Dump of assembler code for function ___mb_cur_max:
   0x000000080115e300 <+0>:     push   %rbp
   0x000000080115e301 <+1>:     mov    %rsp,%rbp
   0x000000080115e304 <+4>:     push   %rbx
   0x000000080115e305 <+5>:     push   %rax
   0x000000080115e306 <+6>:     mov    0x113fbb(%rip),%rbx        # 0x8012722c8 <-- load __has_thread_locale
   0x000000080115e30d <+13>:    data16 lea 0x113fa3(%rip),%rdi        # 0x8012722b8
   0x000000080115e315 <+21>:    data16 data16 rex.W call 0x8012654b0 <__tls_get_addr@plt>
   0x000000080115e31d <+29>:    mov    (%rax),%rax
   0x000000080115e320 <+32>:    test   %rax,%rax
   0x000000080115e323 <+35>:    mov    0x113e6e(%rip),%rcx        # 0x801272198
   0x000000080115e32a <+42>:    cmove  %rcx,%rax
   0x000000080115e32e <+46>:    cmpl   $0x0,(%rbx) <-- test __has_thread_locale
   0x000000080115e331 <+49>:    cmove  %rcx,%rax
   0x000000080115e335 <+53>:    mov    0x18(%rax),%rax
   0x000000080115e339 <+57>:    mov    0x70(%rax),%eax
   0x000000080115e33c <+60>:    add    $0x8,%rsp
   0x000000080115e340 <+64>:    pop    %rbx
   0x000000080115e341 <+65>:    pop    %rbp
   0x000000080115e342 <+66>:    ret

So clang appears to be pessimizing what should be the common case, by inserting an indirect function call whose result is unused...

So clang appears to be pessimizing what should be the common case, by inserting an indirect function call whose result is unused...

I haven't yet dug into why clang is making this tradeoff.
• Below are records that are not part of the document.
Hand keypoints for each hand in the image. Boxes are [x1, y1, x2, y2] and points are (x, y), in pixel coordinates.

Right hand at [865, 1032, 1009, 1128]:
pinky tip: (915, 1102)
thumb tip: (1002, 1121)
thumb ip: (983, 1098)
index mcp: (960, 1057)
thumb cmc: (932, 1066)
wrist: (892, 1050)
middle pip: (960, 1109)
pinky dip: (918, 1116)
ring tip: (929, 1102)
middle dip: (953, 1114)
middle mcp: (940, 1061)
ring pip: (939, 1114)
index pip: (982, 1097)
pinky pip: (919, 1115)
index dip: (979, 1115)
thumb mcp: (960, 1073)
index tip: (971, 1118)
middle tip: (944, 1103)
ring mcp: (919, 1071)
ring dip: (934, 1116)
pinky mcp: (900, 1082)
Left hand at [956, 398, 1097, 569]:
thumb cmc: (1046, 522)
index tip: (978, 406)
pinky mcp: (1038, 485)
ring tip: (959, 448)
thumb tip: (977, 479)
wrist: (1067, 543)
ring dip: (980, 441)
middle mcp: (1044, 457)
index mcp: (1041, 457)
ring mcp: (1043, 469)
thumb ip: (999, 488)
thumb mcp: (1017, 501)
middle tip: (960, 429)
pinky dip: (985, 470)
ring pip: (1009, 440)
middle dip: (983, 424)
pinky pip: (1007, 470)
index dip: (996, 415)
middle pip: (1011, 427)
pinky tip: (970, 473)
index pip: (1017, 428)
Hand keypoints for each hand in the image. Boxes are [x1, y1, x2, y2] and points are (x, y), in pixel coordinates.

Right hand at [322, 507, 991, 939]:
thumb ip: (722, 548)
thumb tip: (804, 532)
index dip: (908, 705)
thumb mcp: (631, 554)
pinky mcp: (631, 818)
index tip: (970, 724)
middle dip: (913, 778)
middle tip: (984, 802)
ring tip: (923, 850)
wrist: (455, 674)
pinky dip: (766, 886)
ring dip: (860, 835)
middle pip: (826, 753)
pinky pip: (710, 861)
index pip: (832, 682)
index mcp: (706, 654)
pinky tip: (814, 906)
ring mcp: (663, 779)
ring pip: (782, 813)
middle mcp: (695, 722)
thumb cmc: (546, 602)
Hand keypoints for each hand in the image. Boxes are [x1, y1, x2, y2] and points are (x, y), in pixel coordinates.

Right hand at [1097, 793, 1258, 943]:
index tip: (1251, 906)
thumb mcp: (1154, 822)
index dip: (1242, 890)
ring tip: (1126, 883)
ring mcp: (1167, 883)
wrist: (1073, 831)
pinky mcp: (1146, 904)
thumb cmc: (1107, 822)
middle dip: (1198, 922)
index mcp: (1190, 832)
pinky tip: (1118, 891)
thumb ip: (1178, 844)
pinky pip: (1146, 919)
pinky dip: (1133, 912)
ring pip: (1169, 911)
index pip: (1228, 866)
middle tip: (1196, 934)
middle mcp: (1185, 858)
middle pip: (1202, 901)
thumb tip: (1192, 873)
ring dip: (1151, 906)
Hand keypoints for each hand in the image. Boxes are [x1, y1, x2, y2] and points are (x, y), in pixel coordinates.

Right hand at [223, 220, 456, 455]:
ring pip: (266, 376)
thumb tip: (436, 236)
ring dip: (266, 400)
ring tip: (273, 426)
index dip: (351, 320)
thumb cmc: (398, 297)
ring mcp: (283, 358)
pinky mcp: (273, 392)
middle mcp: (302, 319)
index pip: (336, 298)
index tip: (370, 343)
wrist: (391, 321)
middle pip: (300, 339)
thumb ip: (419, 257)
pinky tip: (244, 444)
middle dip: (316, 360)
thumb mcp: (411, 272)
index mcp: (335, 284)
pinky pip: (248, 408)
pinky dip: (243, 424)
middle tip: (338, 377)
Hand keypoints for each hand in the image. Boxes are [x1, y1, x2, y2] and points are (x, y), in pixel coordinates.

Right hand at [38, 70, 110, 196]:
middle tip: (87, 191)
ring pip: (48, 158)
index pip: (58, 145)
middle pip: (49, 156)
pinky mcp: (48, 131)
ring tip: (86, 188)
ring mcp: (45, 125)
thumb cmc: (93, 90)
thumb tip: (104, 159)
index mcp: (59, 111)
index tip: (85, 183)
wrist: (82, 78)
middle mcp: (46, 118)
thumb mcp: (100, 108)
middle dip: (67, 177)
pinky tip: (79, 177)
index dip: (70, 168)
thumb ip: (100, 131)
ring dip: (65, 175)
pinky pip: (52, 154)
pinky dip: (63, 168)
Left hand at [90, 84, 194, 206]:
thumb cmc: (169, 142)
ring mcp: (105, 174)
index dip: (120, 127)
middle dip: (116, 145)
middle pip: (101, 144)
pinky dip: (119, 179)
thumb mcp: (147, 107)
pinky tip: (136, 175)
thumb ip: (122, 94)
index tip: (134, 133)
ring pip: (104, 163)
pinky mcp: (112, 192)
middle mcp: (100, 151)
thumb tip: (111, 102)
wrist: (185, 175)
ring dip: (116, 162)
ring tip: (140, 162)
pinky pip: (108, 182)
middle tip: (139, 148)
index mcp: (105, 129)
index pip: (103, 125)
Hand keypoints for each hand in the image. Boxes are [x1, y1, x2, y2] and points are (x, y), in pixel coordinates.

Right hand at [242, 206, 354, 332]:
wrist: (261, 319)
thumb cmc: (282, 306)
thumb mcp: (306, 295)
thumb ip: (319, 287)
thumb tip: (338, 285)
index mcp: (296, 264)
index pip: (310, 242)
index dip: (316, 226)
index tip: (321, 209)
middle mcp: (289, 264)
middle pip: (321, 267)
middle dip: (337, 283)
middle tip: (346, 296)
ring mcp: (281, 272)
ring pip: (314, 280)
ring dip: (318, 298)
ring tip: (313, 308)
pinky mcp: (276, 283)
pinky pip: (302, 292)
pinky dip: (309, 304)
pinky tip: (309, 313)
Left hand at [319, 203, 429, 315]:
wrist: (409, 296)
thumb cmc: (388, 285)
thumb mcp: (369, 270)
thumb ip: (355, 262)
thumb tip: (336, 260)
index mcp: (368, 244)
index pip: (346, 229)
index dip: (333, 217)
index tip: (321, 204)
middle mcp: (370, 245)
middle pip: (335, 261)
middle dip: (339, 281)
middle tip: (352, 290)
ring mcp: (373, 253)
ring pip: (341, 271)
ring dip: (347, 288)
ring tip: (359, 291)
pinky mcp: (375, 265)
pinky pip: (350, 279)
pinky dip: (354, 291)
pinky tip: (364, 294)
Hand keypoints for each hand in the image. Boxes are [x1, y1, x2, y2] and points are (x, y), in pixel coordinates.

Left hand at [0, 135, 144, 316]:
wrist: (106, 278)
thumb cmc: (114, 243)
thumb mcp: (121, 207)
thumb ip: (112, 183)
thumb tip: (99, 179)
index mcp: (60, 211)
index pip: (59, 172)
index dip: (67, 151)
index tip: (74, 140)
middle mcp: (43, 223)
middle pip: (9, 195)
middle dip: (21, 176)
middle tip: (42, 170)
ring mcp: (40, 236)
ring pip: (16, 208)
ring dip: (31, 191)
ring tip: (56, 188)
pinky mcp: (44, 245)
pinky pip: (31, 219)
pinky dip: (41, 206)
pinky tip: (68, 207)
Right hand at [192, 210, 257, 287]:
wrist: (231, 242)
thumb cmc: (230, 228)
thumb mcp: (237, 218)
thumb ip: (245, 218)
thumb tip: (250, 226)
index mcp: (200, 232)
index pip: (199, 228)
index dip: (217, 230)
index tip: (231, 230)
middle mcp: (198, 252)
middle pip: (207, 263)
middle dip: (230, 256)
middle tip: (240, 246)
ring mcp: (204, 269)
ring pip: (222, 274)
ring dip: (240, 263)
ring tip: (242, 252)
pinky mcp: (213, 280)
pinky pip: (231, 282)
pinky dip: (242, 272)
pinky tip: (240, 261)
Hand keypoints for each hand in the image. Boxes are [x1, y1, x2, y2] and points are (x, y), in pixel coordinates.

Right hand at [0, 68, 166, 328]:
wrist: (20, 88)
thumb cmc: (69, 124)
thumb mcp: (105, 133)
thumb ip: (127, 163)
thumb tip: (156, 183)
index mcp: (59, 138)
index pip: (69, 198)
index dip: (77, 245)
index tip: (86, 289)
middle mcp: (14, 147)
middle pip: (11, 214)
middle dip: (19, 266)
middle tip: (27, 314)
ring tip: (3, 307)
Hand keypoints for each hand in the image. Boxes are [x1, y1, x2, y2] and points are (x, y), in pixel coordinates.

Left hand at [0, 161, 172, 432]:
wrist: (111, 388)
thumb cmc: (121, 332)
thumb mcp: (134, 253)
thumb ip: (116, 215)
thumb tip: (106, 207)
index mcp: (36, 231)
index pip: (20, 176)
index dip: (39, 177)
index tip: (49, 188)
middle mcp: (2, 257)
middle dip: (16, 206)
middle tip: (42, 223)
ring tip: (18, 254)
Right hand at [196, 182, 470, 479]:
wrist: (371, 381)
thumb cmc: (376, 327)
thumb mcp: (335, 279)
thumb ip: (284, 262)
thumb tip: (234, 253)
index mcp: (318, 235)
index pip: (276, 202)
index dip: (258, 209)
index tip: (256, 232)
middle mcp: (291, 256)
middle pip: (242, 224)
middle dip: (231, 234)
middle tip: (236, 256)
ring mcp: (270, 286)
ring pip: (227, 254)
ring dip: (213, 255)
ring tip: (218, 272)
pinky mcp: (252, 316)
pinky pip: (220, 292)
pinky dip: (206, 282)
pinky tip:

Splitting the function into two indeed helps since we no longer call into rtld each time MB_CUR_MAX is loaded. But caching the value in sort itself helps further by avoiding calls into libc.so. So I think we should go ahead with this change and submit a PR to investigate the general problem further.

This revision is now accepted and ready to land.May 12 2021, 8:41 PM

But caching the value in sort itself helps further by avoiding calls into libc.so.

To be clear, I don't think we can really avoid that in general.

This revision was automatically updated to reflect the committed changes.